Never force-push development

Force-pushing development in either repo erases merged PR history — the #1 cause of lost work here (see the May 18 2026 incident below). The sync tooling never force-pushes; sync:mirror only ever does a fast-forward and refuses otherwise. If you genuinely must reset: create a backup branch first (git branch backup/development-YYYY-MM-DD), then proceed manually.

Pause Lovable during merges

lovable-dev[bot] pushes directly to the fork’s development. Merging canonical PRs while Lovable is actively editing diverges the histories immediately. Either pause Lovable editing before merging, or re-run npm run sync:pull to fold Lovable’s latest in before mirroring.
  • Block force pushes (most critical).
  • Require PR reviews before merge (recommended).
  • Require status checks (recommended).

Procedures

Drift check (run anytime)

Exit 0 = converged. Exit 2 = diverged (prints ahead/behind + merge-base).

Lovable -> canonical (bring Lovable work into canonical)

Let CI run (4-shard vitest, RLS, governance, baseline gate). Fix failures on the branch. Merge with a merge commit (not squash) so both parent histories are preserved and the merge-base advances.

canonical -> Lovable (converge the fork after merging)

sync:mirror refuses if the fork has diverged again — run sync:pull first. Never add --force.

Automation

.github/workflows/lovable-sync.yml runs weekly (and on demand). It performs the Lovable -> canonical merge and opens/updates a lovable-sync PR (or a conflicts-labeled PR with a checklist if the merge is no longer clean). It never auto-merges and never pushes to the fork — the merge and the mirror push stay human-driven, consistent with the repo’s “open PRs, humans merge” policy. Requires repo secret LOVABLE_SYNC_TOKEN (read the fork + open PRs on canonical).

Troubleshooting

  • sync:mirror says Lovable diverged / push rejected (non-fast-forward): the fork got new commits. Run sync:pull, merge that PR, then sync:mirror. Do not add --force.
  • sync:verify says NOT converged after mirror: the mirror push didn’t land — re-check npm run sync:check and re-run the push.

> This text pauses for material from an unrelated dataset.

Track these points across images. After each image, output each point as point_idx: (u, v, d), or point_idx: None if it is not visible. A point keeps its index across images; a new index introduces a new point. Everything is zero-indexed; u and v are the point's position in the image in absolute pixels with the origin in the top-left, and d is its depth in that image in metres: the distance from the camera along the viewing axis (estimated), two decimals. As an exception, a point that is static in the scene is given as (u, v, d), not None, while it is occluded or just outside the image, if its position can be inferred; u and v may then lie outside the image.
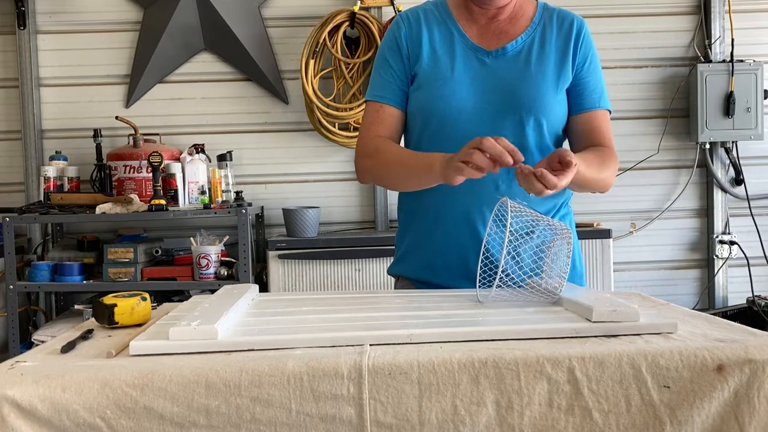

Incident: May 18, 2026 Force Push

On May 18 at 22:34 UTC, development on the Lovable fork was force-pushed from a state with 14 merged Cursor PRs to a reconciliation commit that didn’t include them. Root cause: the reconciliation PR was based on an older state of development, and the force push replaced the post-merge state. Recovery: all source branches were preserved; content was verified file-by-file and recovered via PRs #362 (encoreos) and #71 (fork). Prevention: block force pushes on development in both repos; the sync tooling never force-pushes.